Make sure Terraform finds all the dependencies for the new cloudflare provider (Listing 5, line 1) by running terraform init. To continue with the deployment,

terraform plan -out cloudflare-plan

creates a new plan describing what Terraform would do (Figure 3). As it turns out, it would only provide the Cloudflare resource here. The call does not change the other resources because they have already been provisioned.

Figure 3: Terraform carries out the cloudflare-plan for testing and outputs feedback.

The command in Figure 4,

terraform apply cloudflare-plan
Figure 4: In addition to the IP address, the domain name of the newly offered website appears.

adapts or extends the infrastructure by adding the Cloudflare component.
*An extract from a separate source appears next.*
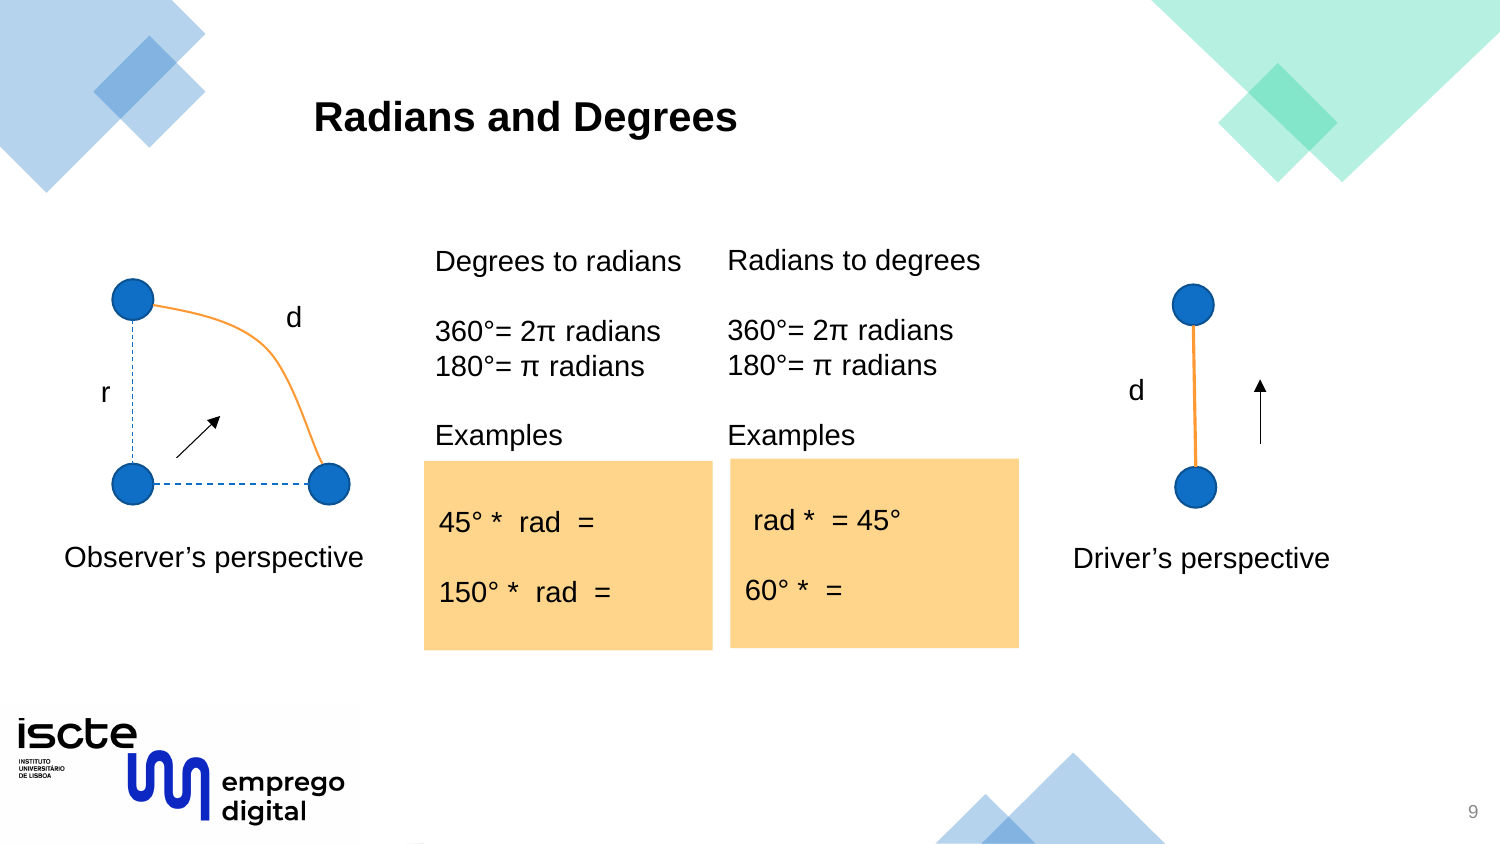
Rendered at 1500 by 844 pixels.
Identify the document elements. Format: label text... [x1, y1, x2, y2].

Users can subsequently reach the website at the configured address, which is also in the command output. A quick check in the browser of the URL specified in terraform.tfvars is sufficient to test whether the website exists.

Reset Application

To avoid the need to delete every single component manually, you can remove the provisioned infrastructure with:

terraform destroy

However, nothing happens without explicit confirmation by typing yes in the dialog, which is a good thing, because you will not want the infrastructure to disappear as the result of an accidental destroy command without due consideration.


The example shows how Terraform succeeds in providing infrastructure and expanding it dynamically. The plan subcommand displays planned changes beforehand, allowing for a review. If you delete a DNS entry (e.g., Cloudflare's), Terraform identifies this change and corrects it with apply. This confirmation does not affect other resources. Because many providers already exist, it is quite easy to enter the world of Infrastructure as Code, thanks to Terraform.